Номер «шашнадцатый» стоял у самой воды, на четырех сваях, словно сказочная ведьмина избушка; восемь дощатых ступенек круто вели вверх, к двери; чуть ближе к лесу, в кустах черемухи, приютился самодельный столик с двумя скамейками. Максим Петрович подождал милиционера, молча глазами указал на скамейки. Тот понял, кивнул головой, сел, расстегнул кобуру. Щетинин поднялся по ступенькам и деликатнейше постучался в дверь. Никто не ответил. Он прислушался: изнутри доносился приглушенный могучий храп. «Ну-ка, господи благослови», – пробормотал Максим Петрович и, легонько толкнув дверь, шагнул в домик. Прямо перед ним на голом полосатом матраце, раскинувшись в богатырском сне, лежал жирный Эдуард.
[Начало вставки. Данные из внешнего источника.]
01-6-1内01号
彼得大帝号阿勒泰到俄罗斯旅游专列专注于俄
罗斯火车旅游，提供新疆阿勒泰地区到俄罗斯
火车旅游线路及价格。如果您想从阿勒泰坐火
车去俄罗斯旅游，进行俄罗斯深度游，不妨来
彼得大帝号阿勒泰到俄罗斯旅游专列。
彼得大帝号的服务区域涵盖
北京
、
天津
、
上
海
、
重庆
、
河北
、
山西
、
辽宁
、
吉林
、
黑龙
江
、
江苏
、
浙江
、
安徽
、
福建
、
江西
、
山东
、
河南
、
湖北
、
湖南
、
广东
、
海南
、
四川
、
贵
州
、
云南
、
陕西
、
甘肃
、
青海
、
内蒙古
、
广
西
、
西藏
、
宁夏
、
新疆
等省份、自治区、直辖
Он спал на животе, одетый, как был вечером в ресторане; помятые брюки задрались до колен, обнажив толстые ноги; космы грязно-русых волос ярким пятном выделялись на черноте засаленной подушки.
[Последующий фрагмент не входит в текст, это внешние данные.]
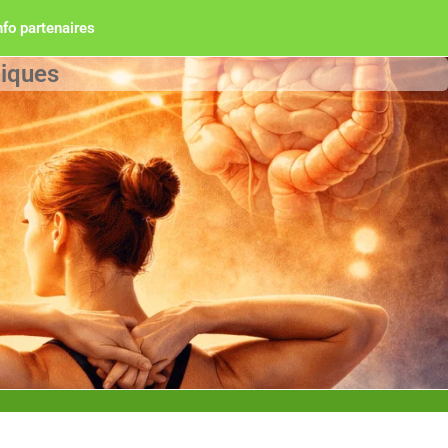
nfo partenaires
niques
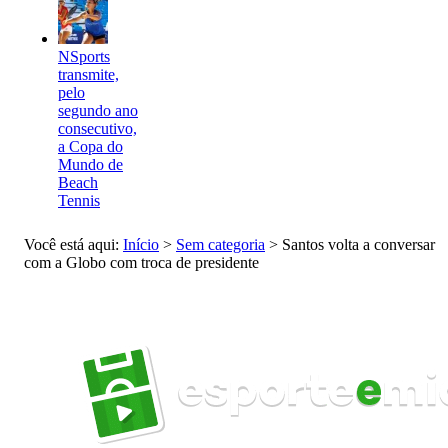
NSports
transmite,
pelo
segundo ano
consecutivo,
a Copa do
Mundo de
Beach
Tennis
Você está aqui:
Início
>
Sem categoria
>
Santos volta a conversar
com a Globo com troca de presidente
– Эй, Эдуард! – довольно бесцеремонно, носком ботинка толкнул его Максим Петрович. – Вставай, парень, хватит разлеживаться!
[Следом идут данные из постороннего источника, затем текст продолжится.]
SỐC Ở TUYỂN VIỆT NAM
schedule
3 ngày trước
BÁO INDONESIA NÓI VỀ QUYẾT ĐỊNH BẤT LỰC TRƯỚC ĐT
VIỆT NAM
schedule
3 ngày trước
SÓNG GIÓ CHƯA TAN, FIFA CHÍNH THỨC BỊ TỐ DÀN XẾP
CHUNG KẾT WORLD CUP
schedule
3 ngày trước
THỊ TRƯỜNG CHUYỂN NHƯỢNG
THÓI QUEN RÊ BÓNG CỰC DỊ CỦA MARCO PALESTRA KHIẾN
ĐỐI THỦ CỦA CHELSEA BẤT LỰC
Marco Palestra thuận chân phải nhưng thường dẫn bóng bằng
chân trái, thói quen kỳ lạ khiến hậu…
Мотая головой спросонья, Эдуард вскочил, дико глядя на Щетинина, видимо ничего не соображая.

– Пошли, пошли, дело есть, – спокойно, не повышая голоса, сказал Максим Петрович, жестом приглашая жирного следовать за собой.

– Какое еще дело? – сердито пробурчал Эдуард, протирая кулаками глаза. – Поспать не дадут… Ты, дедок, от Кардинала, что ли?

– Да а то от кого же, – кивнул Максим Петрович. – Что, перебрал, видно, вчера? Головка вава?

– Было дело, – зевая во всю пасть, промямлил Эдуард. – А чего ж Кардинал сам-то не приехал?

– Об чем и разговор, – сказал Максим Петрович. – Взяли ночью Кардинала-то…

– Иди ты! – мгновенно приходя в себя, вскочил Эдуард.

– Кроме шуток, – вздохнул Максим Петрович, – погорел малый.

– А шмотки? – насторожился жирный.

Игра заходила слишком далеко, продолжать ее становилось трудно да едва ли имело смысл.

– За шмотки не беспокойся, – выходя наружу, сказал Максим Петрович, – шмотки дело десятое. Давай, парень, не тяни, поехали, а то досидишься тут с тобой…

Окончательно сбитый с толку Эдуард, лишь заметив милиционера, понял, что влип. Пытаться бежать было невозможно. Он усмехнулся и, пробормотав: «Вот суки!» – послушно поплелся за Щетининым.

– Потеха! – сказал он, уже садясь в машину. – Всех оперов в рыло помню, а откудова ты, дед, такой взялся, что я тебя не знаю?

– Будем знакомы, значит, – рассмеялся Максим Петрович. – А Тоська-то – как бы не померла, между прочим, – помолчав, обернулся он к Эдуарду, когда машина, выбравшись из леса, шибко покатила по лугу.

– Тоську еще какую-то шьете, – лениво, вяло проворчал жирный, мягко покачиваясь на заднем сиденье, всем своим видом показывая, что хочет спать и что «на пушку» его не возьмешь.

– Артист! – Максим Петрович пристально поглядел на Эдуарда. Но тот дремал, вернее сказать, делал вид, что дремлет, и ни одна черточка на его красивом, несколько одутловатом лице не дрогнула, не изменилась.

«Ну что ж, играй, играй, – устало подумал Максим Петрович, – надолго ль только тебя хватит… А про Кардинала какого-то и про шмотки все-таки сболтнул спросонья – и на том спасибо…»

Его самого клонило в сон, глаза слипались, укачивала езда – ровное, мерное урчание мотора, нагретый воздух в машине, мягко колеблющееся сиденье. Ужасно не хотелось приниматься за допрос, все мысли стремились к уютной комнатке приятеля, где вчера он с дороги не успел даже путем отдохнуть, где ему был отведен огромный старый диван с ковровой пестрой обивкой… Максим Петрович представил себе, как славно сейчас было бы лечь, с наслаждением вытянуть усталые, натруженные ноги, вдохнуть сладковатый запах слежавшейся диванной пыли, прислушаться к мирному, печальному перезвону продавленных пружин… Все ниже, все беспомощнее склонялась на грудь отуманенная дремотой голова, пока мягкий толчок не вывел из сонного оцепенения. Максим Петрович встрепенулся, открыл глаза: машина стояла у подъезда райотдела.

Щетинин вздохнул и, велев милиционеру отвести Эдуарда в кабинет начальника, пошел умываться во двор, где шумно, толстой сверкающей струей хлестала вода из поломанной водоразборной колонки.